Carotté, le punk trad à la ferme

Carotté trempe dans le punk, les reels et les airs de la tradition.
Photo: Anick Lafrance-Bolduc Carotté trempe dans le punk, les reels et les airs de la tradition.

Ils reprennent les reels et les airs de la tradition, mais les trempent dans le punk, et leur disque Punklore et trashdition fut réalisé au début de l’année par Vincent Peake de Grimskunk. Mais Carotté s’inspire également de la Bolduc et change parfois des textes qui sont interprétés par un chanteur à la voix éraillée et des répondeurs qui beuglent comme dans le métal. Ils sont bien installés dans la municipalité de Portneuf, même que Médé Langlois, guitariste et instigateur du groupe, est cultivateur maraîcher et producteur laitier à Neuville. Il est né dans le traditionnel et a grandi dans le punk. Swingez votre compagnie… avec de la distorsion pis de la grosse batterie sale !

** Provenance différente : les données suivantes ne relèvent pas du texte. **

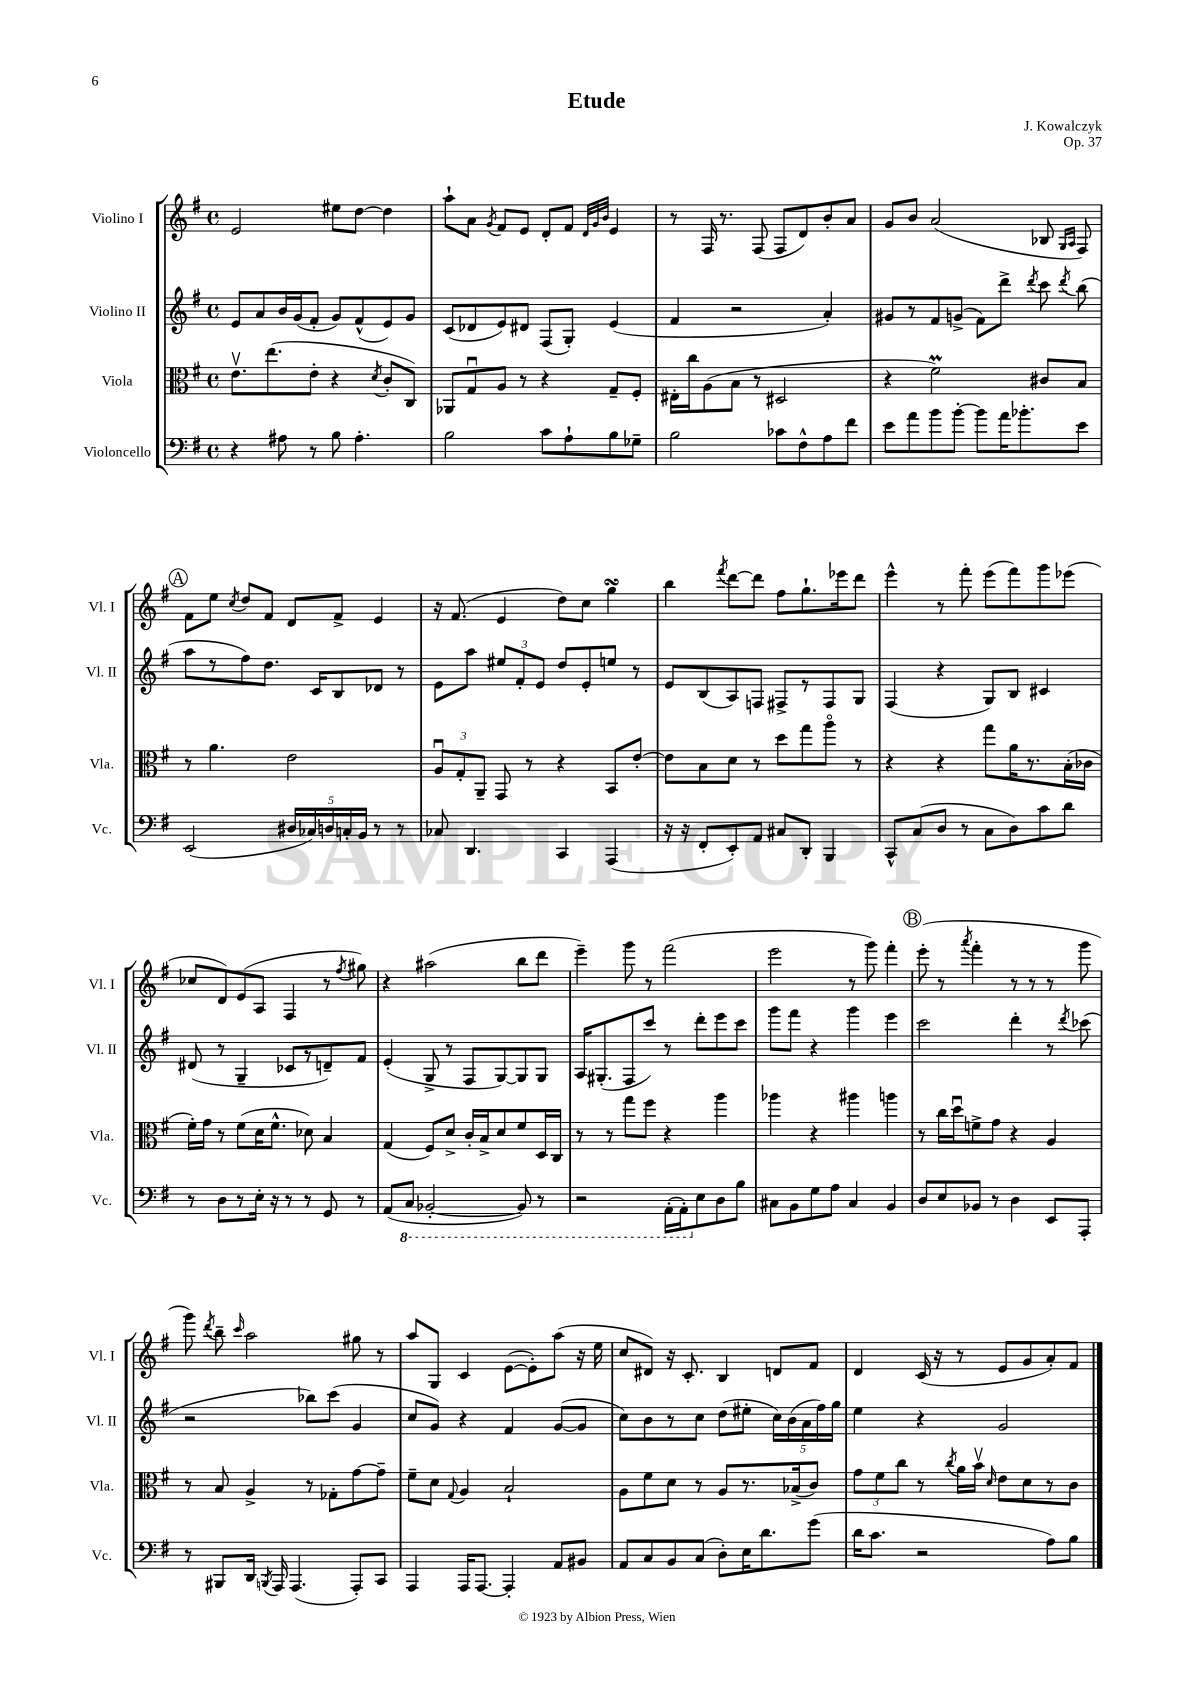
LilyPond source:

\header { title = "Etude" composer = "J. Kowalczyk" opus = "Op. 37" }
<<
\new StaffGroup <<
\new Staff = "s0" \with { instrumentName = "Violino I" shortInstrumentName = "Vl. I" } {
    \clef treble \key g \major \defaultTimeSignature \time 4/4
    \autoBeamOff e'2 eis''8[ d''8]~ d''4 |
    a''8[-! a'8] \acciaccatura { g'8 } fis'8[ e'8] d'8[-. fis'8] \grace { d'32[ g'32 b'32] } e'4 |
    r8 fis16 r8. fis8( fis8[ d'8) b'8-. a'8] |
    g'8[ b'8] a'2( bes8 \grace { g16[ a16] } fis8) |
    \mark \markup { \circle "A" } fis'8[ e''8] \acciaccatura { c''8 } d''8[ fis'8] d'8[ fis'8]-> e'4 |
    r16 fis'8.( e'4 d''8[) c''8] g''4\turn |
    b''4 \acciaccatura { fis'''8 } d'''8[~ d'''8] fis''8[ g''8.-! ees'''16 d'''8] |
    e'''4-^ r8 fis'''8-. e'''8[( fis'''8) g'''8 ees'''8]( |
    ces''8[ d'8) e'8( a8] fis4 r8 \acciaccatura { fis''8 } gis''8) |
    r4 ais''2( b''8[ d'''8] |
    e'''4--) g'''8 r8 fis'''2( |
    e'''2 r8 g'''8) fis'''4-. |
    \mark \markup { \circle "B" } e'''8-.( r8 \acciaccatura { a'''8 } fis'''4-. r8 r8 r8 g'''8 |
    g'''8) \acciaccatura { d'''8 } b''8-- \grace { c'''16 } a''2 gis''8 r8 |
    a''8[ g8] c'4 e'8[~( e'8-.) a''8]( r16 e''16 |
    c''8[ dis'8]) r16 c'8.-. b4 d'8[ fis'8] |
    d'4 c'16( r16 r8 e'8[ g'8 a'8-.) fis'8] \bar "|." |
}
\new Staff = "s1" \with { instrumentName = "Violino II" shortInstrumentName = "Vl. II" } {
    \clef treble \key g \major \defaultTimeSignature \time 4/4
    \autoBeamOff e'8[ a'8 b'16 g'16( fis'8]-. g'8[) fis'8-^( e'8) g'8] |
    c'8[( des'8 e'8) dis'8] fis8[( g8]-.) e'4( |
    fis'4 r2 a'4-.) |
    gis'8[ r8 fis'8 g'8]->( fis'8[) d'''8]-> \acciaccatura { d'''8 } c'''8 \acciaccatura { d'''8 } b''8( |
    \mark \markup { \circle "A" } a''8[ r8 fis''8) d''8.] c'16[ b8 des'8] r8 |
    e'8[ a''8] \tuplet 3/2 { eis''8[ fis'8-. e'8] } d''8[ e'8-. e''8] r8 |
    e'8[ b8( a8) f8] fis8[-> r8 fis8 g8] |
    fis4( r4 g8[) b8] cis'4 |
    dis'8( r8 g4-- ces'8[ r8 d'8--) fis'8] |
    e'4-.( g8-> r8 fis8[ g8~) g8 g8] |
    a16[ gis8.-.( fis8 c'''8]) r8 d'''8[-. e'''8 c'''8] |
    g'''8[ fis'''8] r4 g'''4 e'''4 |
    \mark \markup { \circle "B" } c'''2 d'''4-. r8 \acciaccatura { d'''8 } ces'''8( |
    r2 bes''8[) c'''8]( g'4 |
    c''8[ g'8]) r4 fis'4 g'8[~( g'8] |
    c''8[) b'8 r8 c''8] d''8[( eis''8]-. \tuplet 5/4 { c''16[) b'16( a'16 fis''16) g''16] } |
    e''4 r4 g'2 \bar "|." |
}
\new Staff = "s2" \with { instrumentName = "Viola" shortInstrumentName = "Vla." } {
    \clef alto \key g \major \defaultTimeSignature \time 4/4
    \autoBeamOff e'8.[\upbow e''8.( e'8]-. r4 \acciaccatura { d'8 } c'8[-. c8]) |
    aes,8[ g8\downbow a8] r8 r4 g8[-- fis8]-. |
    eis16[-. c''16 a8( b8] r8 dis2 |
    r4 fis'2\prall) cis'8[ b8] |
    \mark \markup { \circle "A" } r8 a'4. e'2 |
    \tuplet 3/2 { a8[\downbow g8-. a,8]-- } g,8 r8 r4 b,8[ e'8]~-. |
    e'8[ b8 d'8] r8 d''8[ g''8 a''8]\flageolet r8 |
    r4 r4 g''8[ a'16 r8. b16-.( ces'16] |
    fis'16[-.) g'16] r8 fis'8[( d'16 fis'8.]-^ des'8) b4 |
    g4( fis8[) d'8]-> c'16[-. b16-> d'8 fis'8 d16 c16] |
    r8 r8 g''8[ fis''8] r4 a''4 |
    aes''4 r4 ais''4 a''4 |
    \mark \markup { \circle "B" } r8 c''16[ d''16\downbow f'8-> g'8] r4 a4 |
    r8 b8 a4-> r8 ges8[-. g'8~ g'8]-- |
    fis'8[-- d'8] \appoggiatura { g8 } a4 b2-! |
    a8[ fis'8 d'8] r8 a8[ r8. bes16->( c'8]) |
    \tuplet 3/2 { g'8[ fis'8 c''8] } r8 \acciaccatura { c''8 } a'16[ b'16]\upbow \grace { d'16 } e'8[ d'8 r8 c'8] \bar "|." |
}
\new Staff = "s3" \with { instrumentName = "Violoncello" shortInstrumentName = "Vc." } {
    \clef bass \key g \major \defaultTimeSignature \time 4/4
    \autoBeamOff r4 ais8 r8 b8 ais4.-. |
    b2 c'8[ a8-! b8 ges8]-- |
    b2 ces'8[ fis8-^ a8 fis'8] |
    e'8[ a'8 b'8 b'8]~-. b'8[ a'16 bes'8.-. e'8] |
    \mark \markup { \circle "A" } e,2( \tuplet 5/4 { dis16[ ces16) d16 c16-. b,16] } r8 r8 |
    ces8 d,4. c,4 a,,4( |
    r16 r16 fis,8[-. e,8-.) a,8] cis8[ d,8]-. b,,4 |
    c,8[-^ c8( d8] r8 c8[ d8) c'8 d'8] |
    r8 d8[ r8 e16]-. r16 r8 r8 g,8 r8 |
    a,8[( \ottava #-1 c,8] bes,,2~-. bes,,8) r8 |
    r2 a,,16[-.( a,,16-.) \ottava #0 e8 d8 b8] |
    cis8[ b,8 g8 a8] cis4 b,4 |
    \mark \markup { \circle "B" } d8[ e8 bes,8] r8 d4 e,8[ a,,8]-. |
    r8 bis,,8[ d,16] \acciaccatura { b,,8 } a,,16 a,,4.( a,,8[-.) c,8] |
    a,,4 a,,16[ a,,8.]~ a,,4-. a,8[ bis,8] |
    a,8[ c8 b,8 c8]( d8[-.) e16 d'8. g'8]( |
    d'16[ c'8.] r2 a8[) b8] \bar "|." |
}
>>
>>
\layout { \context { \Score \remove "Bar_number_engraver" } }
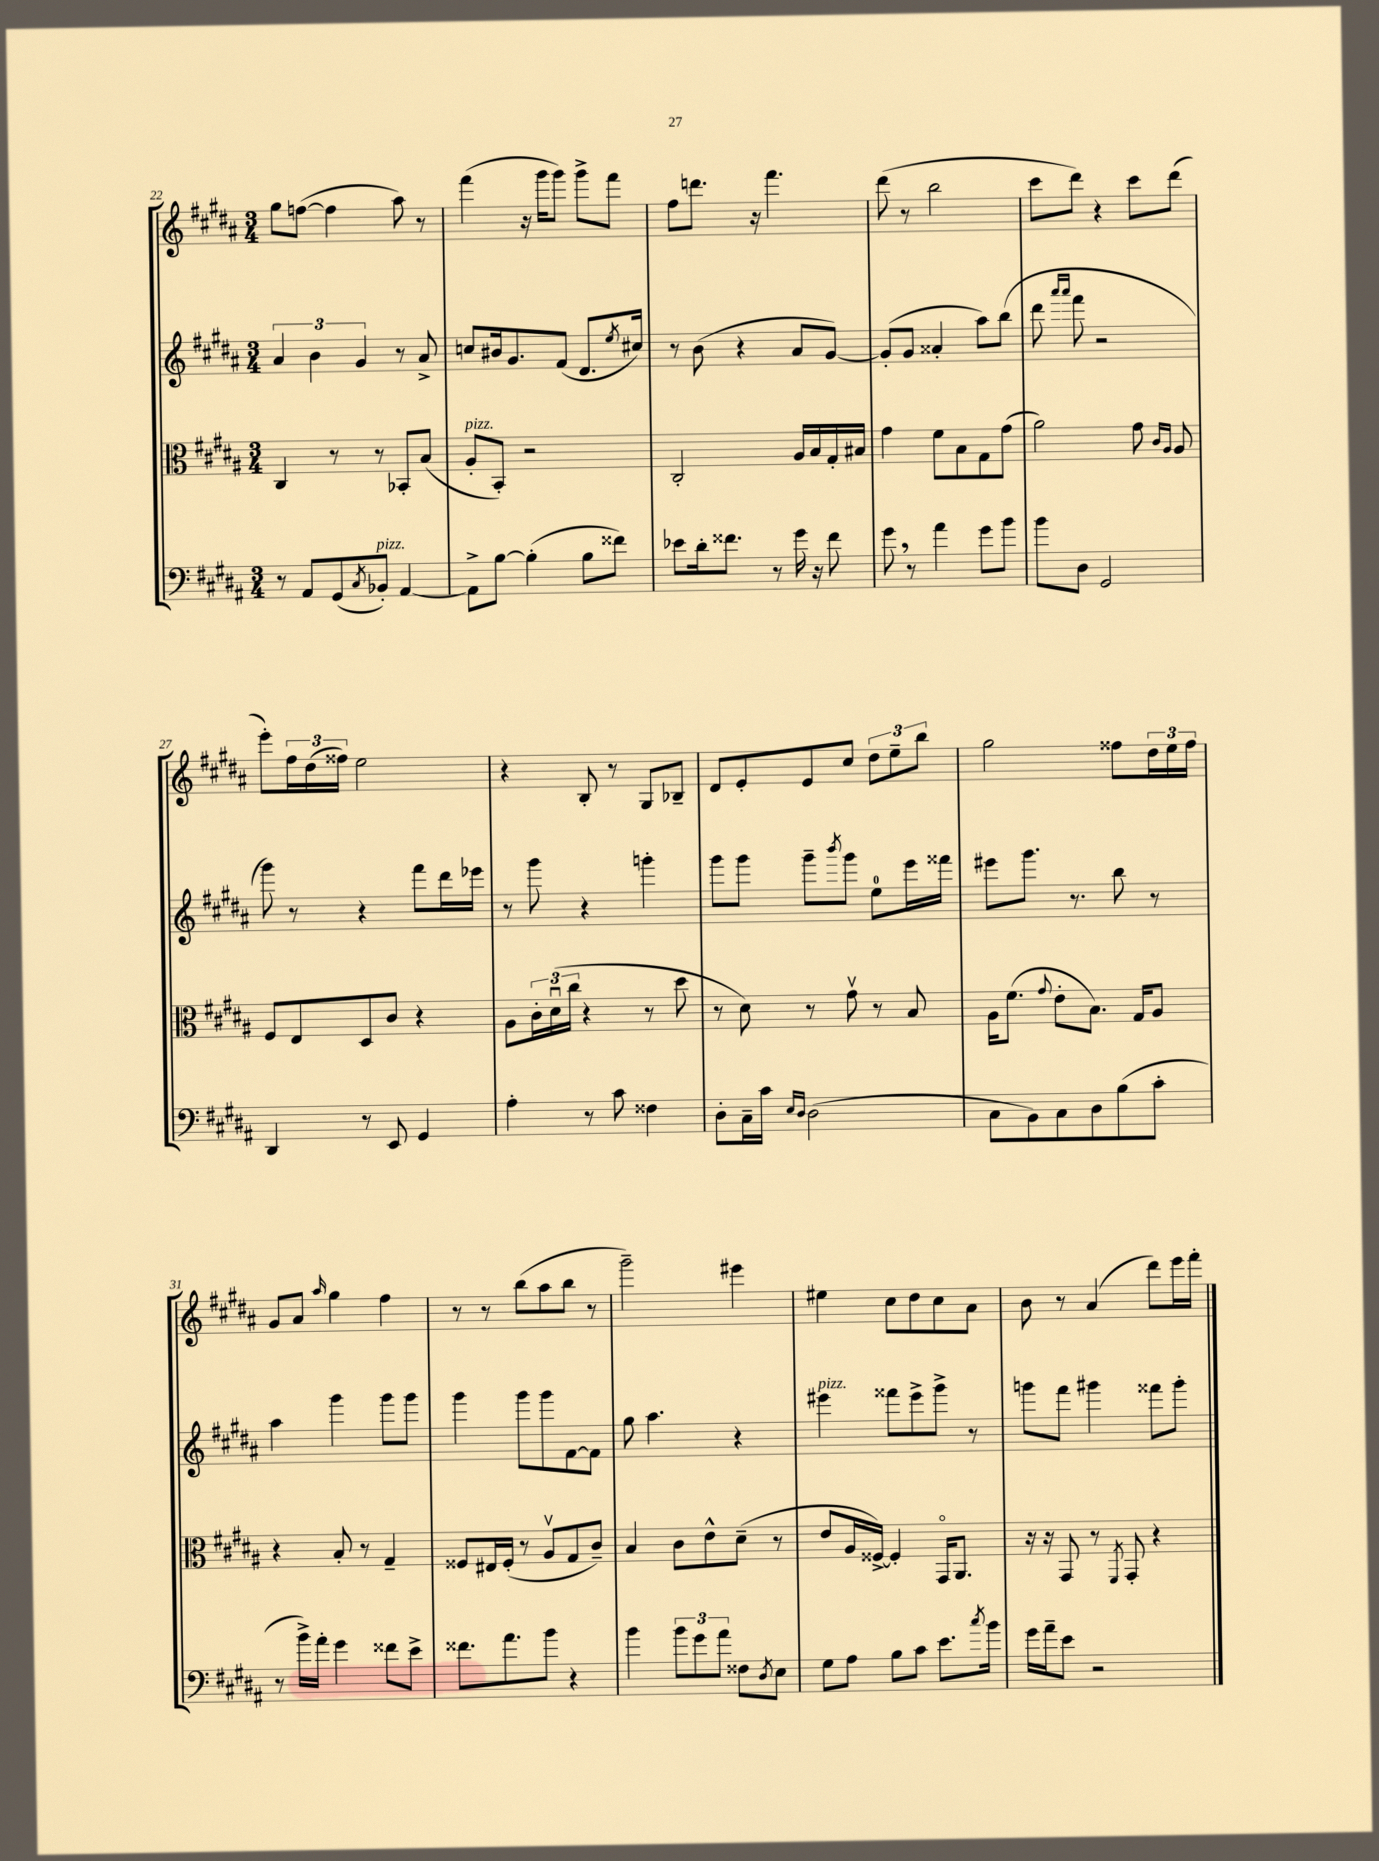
<<
\new StaffGroup <<
\new Staff = "s0" {
    \clef treble \key b \major \numericTimeSignature \time 3/4
    gis''8 f''8~( f''4 ais''8) r8 |
    fis'''4( r16 gis'''16 gis'''8) gis'''8-> fis'''8 |
    fis''8 d'''8. r16 fis'''4. |
    dis'''8( r8 b''2 |
    cis'''8 dis'''8) r4 cis'''8 dis'''8( |
    e'''8-.) \tuplet 3/2 { fis''16 dis''16( fisis''16) } e''2 |
    r4 b8-. r8 gis8 bes8-- |
    dis'8 e'8-. e'8 cis''8 \tuplet 3/2 { dis''8 e''8-- b''8 } |
    gis''2 fisis''8 \tuplet 3/2 { dis''16 e''16 fisis''16 } |
    gis'8 ais'8 \grace { ais''16 } gis''4 fis''4 |
    r8 r8 b''8( ais''8 b''8 r8 |
    gis'''2--) eis'''4 |
    eis''4 cis''8 dis''8 cis''8 ais'8 |
    b'8 r8 ais'4( dis'''8) e'''16 fis'''16-. \bar "|." |
}
\new Staff = "s1" {
    \clef treble \key b \major \numericTimeSignature \time 3/4
    \tuplet 3/2 { ais'4 b'4 gis'4 } r8 ais'8-> |
    c''8 bis'16 gis'8. fis'8( dis'8. \acciaccatura { e''8 } cis''16) |
    r8 b'8( r4 ais'8 gis'8~) |
    gis'8-.( gis'8 aisis'4-. ais''8) b''8( |
    dis'''8 \grace { ais'''16 ais'''16 } fis'''8 r2 |
    gis'''8) r8 r4 fis'''8 dis'''16 ees'''16 |
    r8 gis'''8 r4 g'''4-. |
    gis'''8 gis'''8 gis'''8-- \acciaccatura { b'''8 } gis'''8 e''8-0 e'''16 fisis'''16 |
    eis'''8 gis'''8. r8. b''8 r8 |
    ais''4 gis'''4 gis'''8 gis'''8 |
    gis'''4 gis'''8 gis'''8 fis'8~ fis'8 |
    gis''8 ais''4. r4 |
    eis'''4^\markup { \italic "pizz." } fisis'''8 eis'''8-> gis'''8-> r8 |
    g'''8 fis'''8 gis'''4 fisis'''8 gis'''8-. \bar "|." |
}
\new Staff = "s2" {
    \clef alto \key b \major \numericTimeSignature \time 3/4
    cis4 r8 r8 bes,8-. b8( |
    ais8-.^\markup { \italic "pizz." } b,8-.) r2 |
    cis2-. ais16 b16 gis16-. bis16 |
    gis'4 fis'8 b8 gis8 gis'8( |
    ais'2) gis'8 \grace { cis'16 ais16 } ais8 |
    fis8 e8 dis8 cis'8 r4 |
    ais8 \tuplet 3/2 { cis'16-. dis'16\downbow( cis''16 } r4 r8 dis''8 |
    r8 dis'8) r8 gis'8\upbow r8 b8 |
    ais16 fis'8.( \appoggiatura { gis'8 } e'8-. b8.) gis16 ais8 |
    r4 b8-. r8 gis4-- |
    fisis8 eis16 fisis16-.( r8 ais8\upbow gis8 cis'8--) |
    b4 cis'8 e'8-^ dis'8--( r8 |
    e'8 ais16 fisis16~->) fisis4-. gis,16\flageolet ais,8. |
    r16 r16 gis,8 r8 \acciaccatura { fis,8 } gis,8-. r4 \bar "|." |
}
\new Staff = "s3" {
    \clef bass \key b \major \numericTimeSignature \time 3/4
    r8 ais,8 gis,8( \acciaccatura { cis8 } bes,8-.^\markup { \italic "pizz." }) ais,4~ |
    ais,8-> b8~ b4-.( b8 fisis'8) |
    ees'8 dis'16-. fisis'8. r8 gis'16 r16 fisis'8 |
    gis'8 \breathe r8 ais'4 gis'8 b'8 |
    b'8 dis8 gis,2 |
    dis,4 r8 e,8 gis,4 |
    ais4-. r8 cis'8 fisis4 |
    dis8-. cis16-- cis'16 \grace { e16 dis16 } dis2( |
    cis8 b,8) cis8 dis8 b8( cis'8-. |
    r8 b'16->) ais'16-. gis'4 fisis'8 e'8-> |
    fisis'8. ais'8. b'8 r4 |
    b'4 \tuplet 3/2 { b'8 gis'8 ais'8 } fisis8 \acciaccatura { dis8 } e8 |
    gis8 ais8 b8 cis'8 e'8. \acciaccatura { cis''8 } b'16 |
    gis'16 ais'16-- e'8 r2 \bar "|." |
}
>>
>>
\layout { \context { \Score currentBarNumber = #22 } }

« Les Langlois cultivent la même terre depuis leur arrivée en Nouvelle-France en 1667, raconte Médé. Je fais partie de la onzième génération. On fait des fruits et légumes, on a des vaches laitières et un magasin avec l’Économusée de la conserverie. Toute la famille cultive, et ça fredonne des reels. Mes oncles et mes grands-pères, ça jouait toute la gang. Même dans les années 1600, ça jouait. Le colon qui est arrivé icitte, c’était un cordonnier de Normandie, pis de père en fils, tout le monde a chanté, joué du violon, du banjo et de la guitare sèche. Icitte, ça a toujours joué de la musique depuis ces années-là jusqu’à aujourd’hui. »

Rencontre au marché

Un jour, Médé Langlois va vendre ses légumes dans un petit marché à Deschambault près de Neuville. Le groupe trad les Quêteux (à ne pas confondre avec celui du Lac-Saint-Jean) jouait sur le bord des tables. Le musicien-agriculteur leur propose de faire route ensemble. Carotté venait de naître, avec, d’un côté, Médé avec ses deux vieux complices du punk et son monde empreint de l’influence des Groovy Aardvark, Grimskunk, Bérurier Noir, Bad Religion et Nirvana.

À l’autre extrême, les membres des Quêteux, un trio issu du traditionnel : « On a commencé il y a environ huit ans, dit Étienne Bourré-Denis, le violoneux des Quêteux et de Carotté. Au début, on avait le groupe Tricoté serré de Saint-Ubalde avec mon oncle et le père et l’oncle des Lavallée, qui jouent aussi dans les Quêteux. On allait dans des jams traditionnels avec les vieux du “comté” et on a creusé pas mal là-dedans. On écoutait la Bottine Souriante, le Rêve du Diable et ce qui se faisait à ce moment. » Et quelles sont les principales influences d’Étienne comme violoneux ? « André Alain est au top de la liste, c’est le premier que j’ai écouté. C’était pas tout le temps propre. C’était joué un peu violent, brut. Il y a aussi Louis “Pitou” Boudreault. Tu retrouves une énergie métal là-dedans. Rythmiquement, ça cogne et c’est très rapide. André Alain était plus nuancé avec une sensibilité dans un jeu très rough. »

À cent milles à l’heure

Entre le trad et le punk, l’énergie brute est un fort point commun et le disque Punklore et trashdition le reflète bien. On joue à cent milles à l’heure comme dans le ska, on rentre dans le dash, on prononce à la québécoise, on construit des ponts de reels dans les chansons, on libère le violon et le banjo là-dedans, on chante a capella avant de plonger dans le plus heavy, on lance les chansons de party dans un joyeux esprit de simplicité et de déglingue avec un p’tit joint en fin de virée : « Tout le monde s’est présenté, pis on commence à s’amuser. Les musiciens vont s’accorder, les danseurs vont s’accoupler, pis c’est Médé qui va caller », chante-t-on dans Veillée chez Médé. Les textes sont parfois à l’avenant, mais il n’y a pas que ça. Dans Évolution, on traite de cet appétit dévorant qui nous aveugle trop souvent. Il s’en dégage du vrai.

Médé conclut : « Moi, ma guitare électrique, c’est vraiment ma guitare dans un son d’ampli pas de pédales. C’est du pur. On essaie d’aller chercher le vrai typique du punk et du trad.»

Carotté avec Les Gars d’ma Shop

Au Divan Orange à Montréal, dimanche 27 décembre à 20 h. À l’Anti à Québec, mardi 29 décembre à 21 h. Au Manoir de Pont-Rouge à Pont-Rouge, jeudi 31 décembre à 22 h.